I was running a server that didn’t do log rotation, so when the log grew too big I had to truncate it. This left me with a sparse file with a bunch of 0s (null bytes) at the beginning.

To trim the null bytes, first find the offset of the first non-null byte.
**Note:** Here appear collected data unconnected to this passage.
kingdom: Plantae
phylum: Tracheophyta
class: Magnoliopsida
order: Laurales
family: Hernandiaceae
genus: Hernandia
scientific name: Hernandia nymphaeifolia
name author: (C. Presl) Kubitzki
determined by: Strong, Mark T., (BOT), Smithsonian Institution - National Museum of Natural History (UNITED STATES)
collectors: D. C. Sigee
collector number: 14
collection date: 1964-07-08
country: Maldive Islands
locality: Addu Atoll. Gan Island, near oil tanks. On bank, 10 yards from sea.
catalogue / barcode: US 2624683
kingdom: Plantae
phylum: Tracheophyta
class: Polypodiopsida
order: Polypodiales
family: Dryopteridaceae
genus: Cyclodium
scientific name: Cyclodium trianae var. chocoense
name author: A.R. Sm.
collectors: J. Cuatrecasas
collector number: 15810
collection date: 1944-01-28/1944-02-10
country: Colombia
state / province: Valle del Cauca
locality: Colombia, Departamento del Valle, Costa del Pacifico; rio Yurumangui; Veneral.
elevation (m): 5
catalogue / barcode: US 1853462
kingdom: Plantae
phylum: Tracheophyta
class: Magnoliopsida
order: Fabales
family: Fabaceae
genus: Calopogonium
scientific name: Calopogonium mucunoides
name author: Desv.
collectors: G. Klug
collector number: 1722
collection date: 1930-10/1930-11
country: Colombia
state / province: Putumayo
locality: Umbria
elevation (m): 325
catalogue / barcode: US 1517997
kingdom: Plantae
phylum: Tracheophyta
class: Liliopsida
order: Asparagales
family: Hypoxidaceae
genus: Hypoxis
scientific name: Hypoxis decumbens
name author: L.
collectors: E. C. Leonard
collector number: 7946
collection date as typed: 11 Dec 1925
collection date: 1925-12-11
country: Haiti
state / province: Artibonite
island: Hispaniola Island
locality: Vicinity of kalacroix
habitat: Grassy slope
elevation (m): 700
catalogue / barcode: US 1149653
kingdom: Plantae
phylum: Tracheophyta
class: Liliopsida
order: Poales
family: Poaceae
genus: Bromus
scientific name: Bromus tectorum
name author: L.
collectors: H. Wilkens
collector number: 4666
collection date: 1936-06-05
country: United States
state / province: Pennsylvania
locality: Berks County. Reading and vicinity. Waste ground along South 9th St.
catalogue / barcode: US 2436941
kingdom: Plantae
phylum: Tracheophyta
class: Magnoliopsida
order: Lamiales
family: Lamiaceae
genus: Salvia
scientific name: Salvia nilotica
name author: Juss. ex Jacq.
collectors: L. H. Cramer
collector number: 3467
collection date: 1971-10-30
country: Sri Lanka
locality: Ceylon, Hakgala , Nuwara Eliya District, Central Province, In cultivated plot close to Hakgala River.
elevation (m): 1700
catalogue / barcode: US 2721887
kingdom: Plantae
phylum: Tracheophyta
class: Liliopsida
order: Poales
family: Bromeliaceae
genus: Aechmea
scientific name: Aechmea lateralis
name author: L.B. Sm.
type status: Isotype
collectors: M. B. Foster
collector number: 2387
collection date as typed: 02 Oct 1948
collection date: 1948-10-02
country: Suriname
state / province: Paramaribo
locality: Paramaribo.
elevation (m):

This can be done with some C:

1
2
3
4
5
6
7
8
9
10
11
12
13
14
15
16
17
18
19
20
21
22
23
24
25
26
27
28
29
30
31
32
33
34
35
36
37
38
39
40
#include <stdlib.h>
#include <stdio.h>
#include <string.h>
#include <errno.h>
#include <unistd.h>
#include <fcntl.h>
#define BUF_SIZE 4 * 1024
int main(int argc, char *argv[]) {
char buf[BUF_SIZE];
unsigned long long count;
int n, i, fd;
if (argc != 2) {
fprintf(stderr, "Usage: %s FILE\n", argv[0]);
exit(1);
}
fd = open(argv[1], O_RDONLY);
if (fd < 0) {
fprintf(stderr, "Error opening file: %s: %s\n", argv[1], strerror(errno));
exit(1);
}
count = 0;
while ((n = read(fd, buf, BUF_SIZE)) > 0) {
for (i = 0; i < n; i++) if (buf[i] != 0) break;
count += i;
if (i != n) break;
}
if (n < 0) {
fprintf(stderr, "Error reading file: %s: %s\n", argv[1], strerror(errno));
exit(1);
}
printf("%ld\n", count);
return 0;
}

Find the offset of the first non-null byte:

1
2
3
gcc -o nulllength nulllength.c
./nulllength log.bin
7981307584

Trim the first 7981307584 bytes from the file:

1
dd if=log.bin of=trimmed.bin bs=7981307584 skip=1

Specifying the bs as offset and skipping 1 is faster than doing it the other way, because it would copy 1 byte at a time – slow!